« Détention », « incarcération », « visites »… Derrière ces mots, il y a aussi le quotidien des familles. Celui des visites hebdomadaires, des attentes devant les prisons, du couffin à préparer et de ces quelques minutes passées derrière une vitre, un téléphone à la main.
Vendredi 11 septembre 2026, lors du rassemblement organisé devant le siège du Syndicat national des journalistes tunisiens (SNJT) dans le cadre d’une journée de solidarité avec les journalistes détenus, Meriem Zeghidi Adda, sœur de notre confrère Mourad Zeghidi, a raconté une partie de ce quotidien.
Son témoignage a particulièrement marqué les participants.
Une année en Tunisie pour rester auprès de son père
Parmi les proches qui se sont organisés autour de Mourad Zeghidi depuis son incarcération, il y a sa fille Inès.
Étudiante en France, elle a décidé de suspendre ses études et de prendre une année sabbatique pour rester en Tunisie et pouvoir rendre visite à son père. Une année durant laquelle les visites en prison sont devenues une partie de son quotidien.
Meriem Zeghidi a raconté les déplacements, l’attente et les couffins préparés pour chaque visite. Une fois devant son père, les échanges se font derrière une vitre, au moyen d’un téléphone accroché au mur.
La jeune femme doit désormais reprendre ses études et retourner en France.
Avant son départ, elle souhaitait donc profiter d’une dernière visite pour voir son père autrement que derrière cette vitre.
L’autorisation était accordée
La famille a entrepris les démarches nécessaires pour obtenir une autorisation de visite directe. La demande a été acceptée et une autorisation a été délivrée à Inès ainsi qu’aux enfants de Meriem.
Pour pouvoir être présente à cette visite, Inès a même changé la date de son billet d’avion.
Mais une fois à la prison, la visite ne s’est pas déroulée comme prévu.
Selon le témoignage de Meriem Zeghidi, l’autorisation de visite directe a été refusée aux proches, alors même qu’ils présentaient le document qui l’accordait.
Inès Zeghidi n’a donc pas pu enlacer son père.
« Il s’est effondré en larmes »
Pour Mourad Zeghidi, la scène a été particulièrement difficile.
Sa fille devait repartir en France pour reprendre ses études.
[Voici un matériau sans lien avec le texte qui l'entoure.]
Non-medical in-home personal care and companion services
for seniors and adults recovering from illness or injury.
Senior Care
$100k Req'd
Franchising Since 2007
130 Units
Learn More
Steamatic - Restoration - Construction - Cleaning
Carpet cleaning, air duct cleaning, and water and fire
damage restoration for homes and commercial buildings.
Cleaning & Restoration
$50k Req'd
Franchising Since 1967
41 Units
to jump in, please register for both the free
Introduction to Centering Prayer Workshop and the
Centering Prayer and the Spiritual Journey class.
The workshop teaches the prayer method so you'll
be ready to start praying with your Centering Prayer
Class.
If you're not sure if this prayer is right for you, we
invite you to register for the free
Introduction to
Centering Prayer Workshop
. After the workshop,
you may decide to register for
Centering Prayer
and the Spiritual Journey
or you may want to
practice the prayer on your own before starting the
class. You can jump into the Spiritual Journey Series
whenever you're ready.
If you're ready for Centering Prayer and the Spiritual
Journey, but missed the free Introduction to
Cette visite devait lui permettre de passer quelques instants avec elle sans la séparation habituelle imposée par la vitre.
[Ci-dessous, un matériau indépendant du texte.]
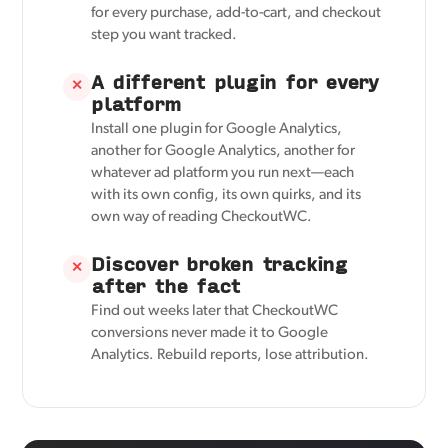
for every purchase, add-to-cart, and checkout
step you want tracked.
A different plugin for every
✕
platform
Install one plugin for Google Analytics,
another for Google Analytics, another for
whatever ad platform you run next—each
with its own config, its own quirks, and its
own way of reading CheckoutWC.
Discover broken tracking
✕
after the fact
Find out weeks later that CheckoutWC
conversions never made it to Google
Analytics. Rebuild reports, lose attribution.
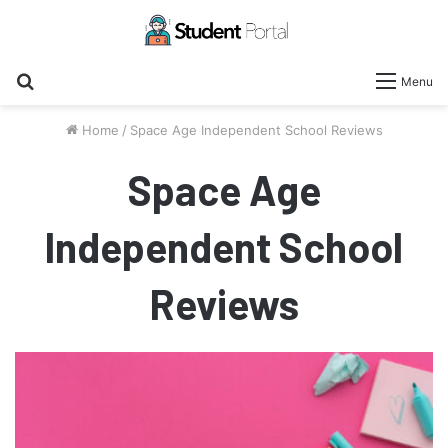
Search
Menu
for
Home
/
Space Age Independent School Reviews
Space Age
Independent School
Reviews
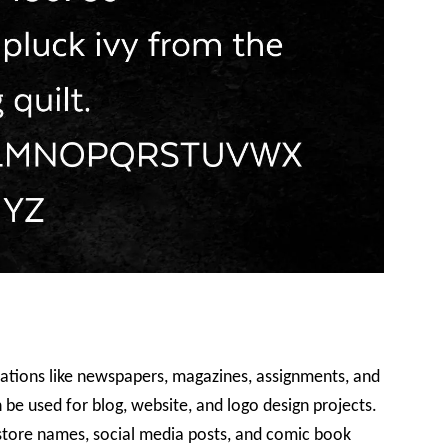
lications like newspapers, magazines, assignments, and
n be used for blog, website, and logo design projects.
d store names, social media posts, and comic book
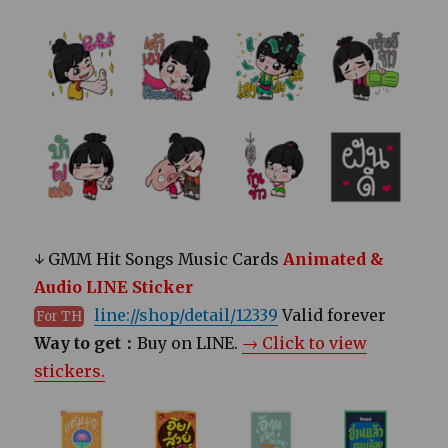
↓ GMM Hit Songs Music Cards
Animated &
Audio LINE Sticker
line://shop/detail/12339
Valid forever
For TH
Way to get：
Buy on LINE.
→ Click to view
stickers.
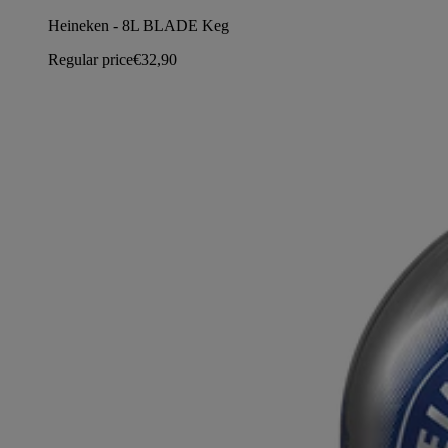
Heineken - 8L BLADE Keg
Regular price
€32,90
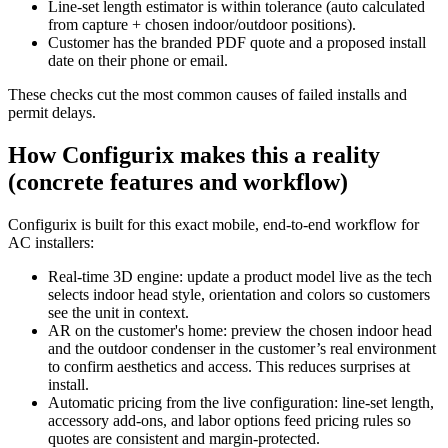
Line‑set length estimator is within tolerance (auto calculated
from capture + chosen indoor/outdoor positions).
Customer has the branded PDF quote and a proposed install
date on their phone or email.
These checks cut the most common causes of failed installs and
permit delays.
How Configurix makes this a reality
(concrete features and workflow)
Configurix is built for this exact mobile, end‑to‑end workflow for
AC installers:
Real‑time 3D engine: update a product model live as the tech
selects indoor head style, orientation and colors so customers
see the unit in context.
AR on the customer's home: preview the chosen indoor head
and the outdoor condenser in the customer’s real environment
to confirm aesthetics and access. This reduces surprises at
install.
Automatic pricing from the live configuration: line‑set length,
accessory add‑ons, and labor options feed pricing rules so
quotes are consistent and margin‑protected.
Mais l’autorisation obtenue n’a finalement pas été appliquée.
Meriem Zeghidi raconte que son frère a été profondément affecté par ce refus et qu’il s’est effondré en larmes.
Un moment qu’elle a eu du mal à raconter devant les personnes réunies au SNJT, tant l’épisode reste douloureux pour la famille.
Depuis l’arrestation de Mourad Zeghidi, ses proches se sont habitués aux visites hebdomadaires, aux démarches administratives et aux règles qui encadrent chaque rencontre. Pour Inès Zeghidi, cette présence auprès de son père était aussi devenue une manière de maintenir le lien malgré la distance.
Mais cette fois, même une autorisation accordée par la justice n’aura pas permis ce moment.